» TRECHO FORNECIDO
☆ ☆ ☆
A ofensiva contra as ONGs na Itália ganhou notoriedade por causa da retórica inflamada de Matteo Salvini, mas as entidades também enfrentam problemas em outros países europeus, inclusive governados pela esquerda.
Na França, do liberal Emmanuel Macron, o navio Aquarius, da SOS Méditerranée e da MSF, foi apreendido por uma irregularidade no armazenamento de resíduos tóxicos e não conseguiu mais registro para navegar. O governo da Espanha, chefiado pelo socialista Pedro Sánchez, proibiu a ProActiva Open Arms de fazer resgates na costa da Líbia e ameaçou impor multas de centenas de milhares de euros à ONG.
Na Grécia, até o último domingo (7) governada pelo também socialista Alexis Tsipras, três ativistas da entidade ERCI passaram mais de 100 dias presos sob a acusação de favorecer a imigração clandestina e participar de organização criminosa.
"A Itália é mais teatral, faz mais barulho. A Espanha decidiu dentro de um escritório limitar nossas operações a uma zona onde não se salva vidas, só que não o fez de maneira tão estridente. Mas as multas espanholas são muito mais caras", explica Camps.
O senador italiano Gregorio De Falco lembra que, em 2014, no auge da operação Mare Nostrum, não havia ONGs no mar, já que as instituições - no caso a Marinha Militar da Itália - estavam presentes. "Quando há instituições, não se precisa de uma via alternativa. Foi a ausência de navios institucionais que criou a necessidade de que aquele vazio fosse preenchido. Não existem vazios na natureza", diz.
☆ ☆ ☆
» AMOSTRA DOS REGISTROS
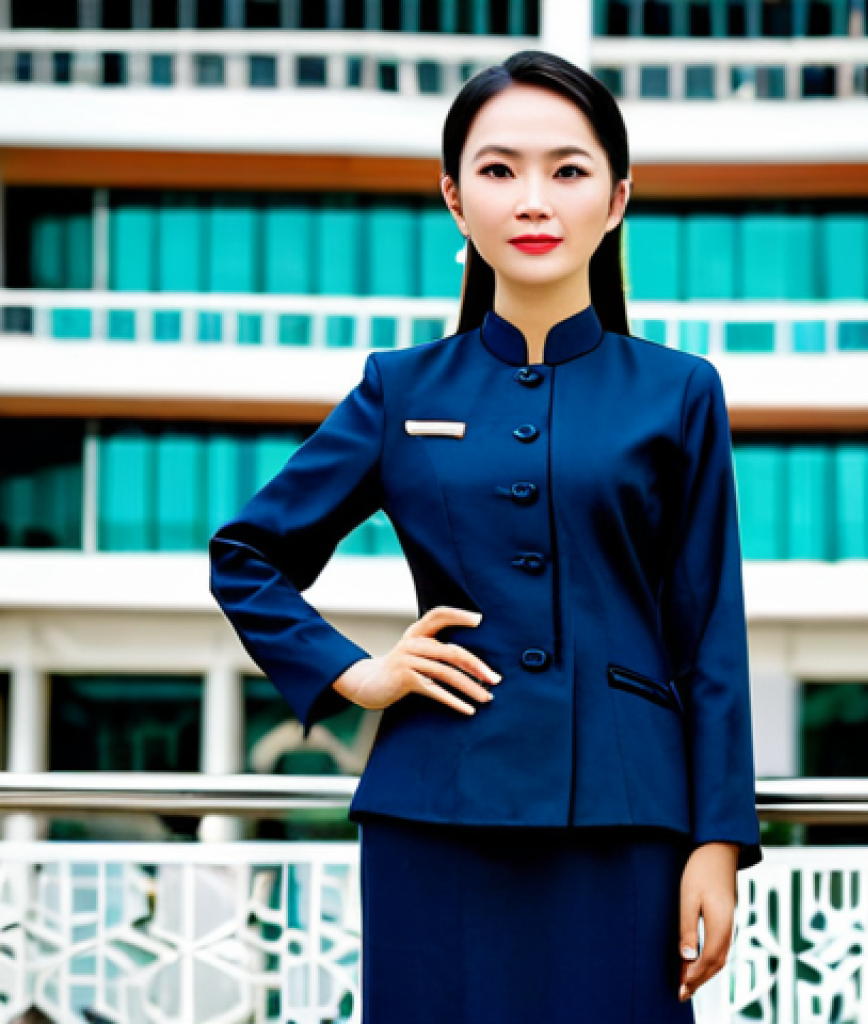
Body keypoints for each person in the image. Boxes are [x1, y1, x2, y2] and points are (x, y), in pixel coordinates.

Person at [209, 48, 762, 1024]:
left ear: (618, 198)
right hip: (436, 811)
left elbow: (706, 635)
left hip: (628, 821)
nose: (534, 199)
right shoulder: (399, 389)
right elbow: (248, 555)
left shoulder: (680, 392)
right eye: (499, 170)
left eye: (569, 169)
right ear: (455, 201)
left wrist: (717, 840)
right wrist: (353, 672)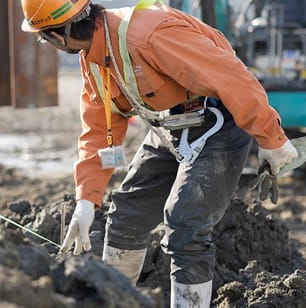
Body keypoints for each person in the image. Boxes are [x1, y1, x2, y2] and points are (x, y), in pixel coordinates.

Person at [20, 0, 299, 306]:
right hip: (171, 125)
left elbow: (232, 77)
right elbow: (99, 129)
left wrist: (271, 139)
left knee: (185, 223)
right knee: (127, 213)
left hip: (219, 125)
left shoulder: (149, 35)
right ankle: (114, 300)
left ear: (58, 37)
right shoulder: (95, 58)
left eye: (43, 38)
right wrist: (87, 199)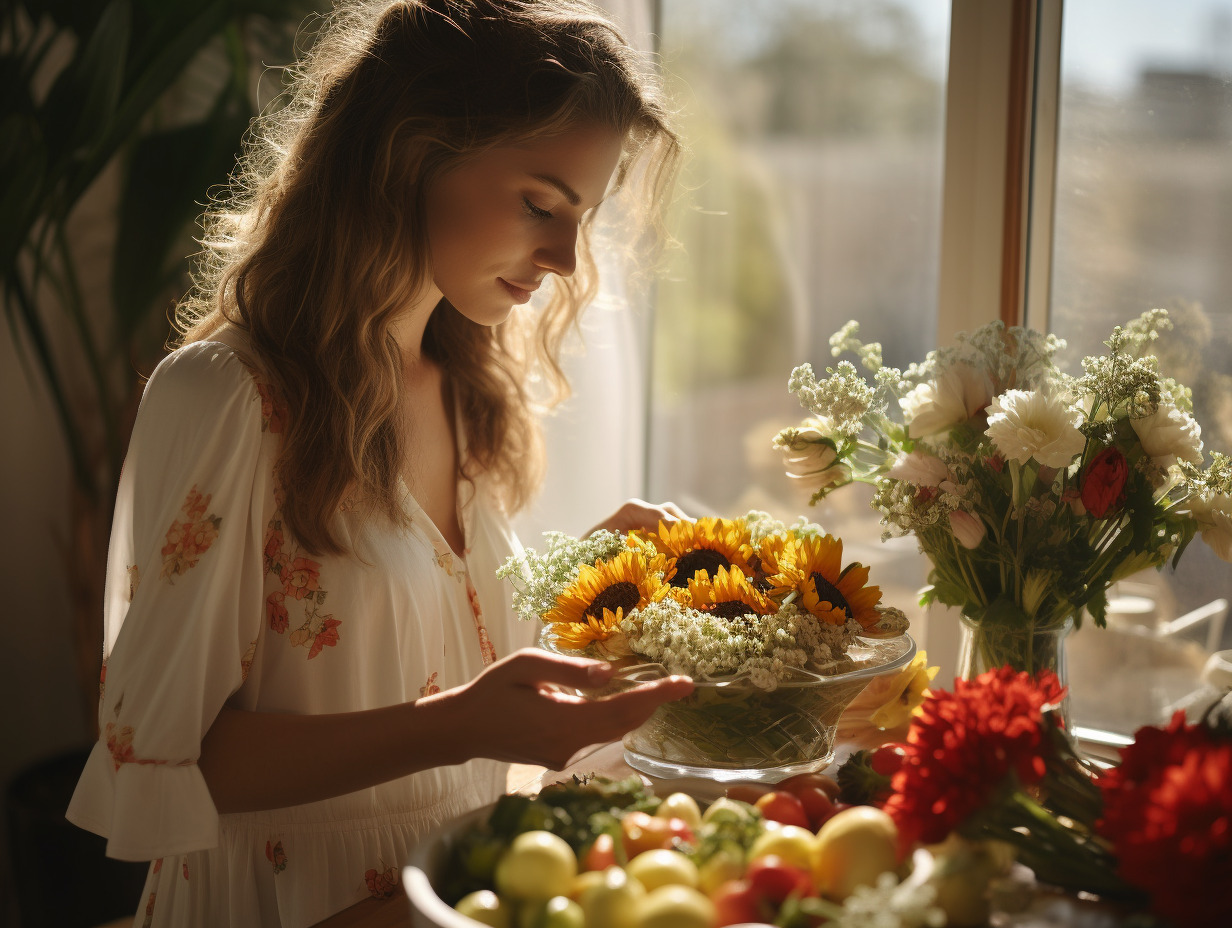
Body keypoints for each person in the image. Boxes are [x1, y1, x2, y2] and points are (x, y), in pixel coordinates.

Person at [66, 1, 694, 924]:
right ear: (411, 154)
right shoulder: (231, 397)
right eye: (539, 204)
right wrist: (459, 727)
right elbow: (162, 761)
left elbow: (432, 652)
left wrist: (587, 584)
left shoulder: (470, 388)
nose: (564, 257)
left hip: (452, 896)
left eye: (582, 218)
☆ ☆ ☆
» TAREFA 1
Copie fielmente, do trecho sobre as ONGs de resgate, a parte que começa com as palavras que contêm "A ofensiva contra" e termina em "de organização criminosa.".
» TAREFA 2
Retome o trecho sobre as ONGs de resgate no Mediterrâneo a partir de onde ele termina.
Os registros são um material à parte, sem relação com o trecho.

» RESPOSTA ESCRITA 1
A ofensiva contra as ONGs na Itália ganhou notoriedade por causa da retórica inflamada de Matteo Salvini, mas as entidades também enfrentam problemas em outros países europeus, inclusive governados pela esquerda.
Na França, do liberal Emmanuel Macron, o navio Aquarius, da SOS Méditerranée e da MSF, foi apreendido por uma irregularidade no armazenamento de resíduos tóxicos e não conseguiu mais registro para navegar. O governo da Espanha, chefiado pelo socialista Pedro Sánchez, proibiu a ProActiva Open Arms de fazer resgates na costa da Líbia e ameaçou impor multas de centenas de milhares de euros à ONG.
Na Grécia, até o último domingo (7) governada pelo também socialista Alexis Tsipras, três ativistas da entidade ERCI passaram mais de 100 dias presos sob a acusação de favorecer a imigração clandestina e participar de organização criminosa.

» RESPOSTA ESCRITA 2
A missão europeia Sophia, herdeira da Mare Nostrum, não manda navios ao Mediterrâneo desde o início de 2019, em função do desacordo entre os Estados-membros sobre o destino dos migrantes resgatados. Enquanto isso, as ONGs continuam fazendo aquilo que julgam ser seu dever, sem se importar com as consequências.
"Estaremos aqui até que os governos façam seu trabalho. Temos que garantir a intervenção na fronteira marítima mais mortífera do planeta. Nós fomos ameaçados de morte e alvos de disparos dos líbios, bloqueados na Itália, perseguidos na Espanha, já estamos acostumados. O que mais podem nos fazer? Que o façam, já estamos assim há três anos", afirma Òscar Camps, fundador da ProActiva Open Arms.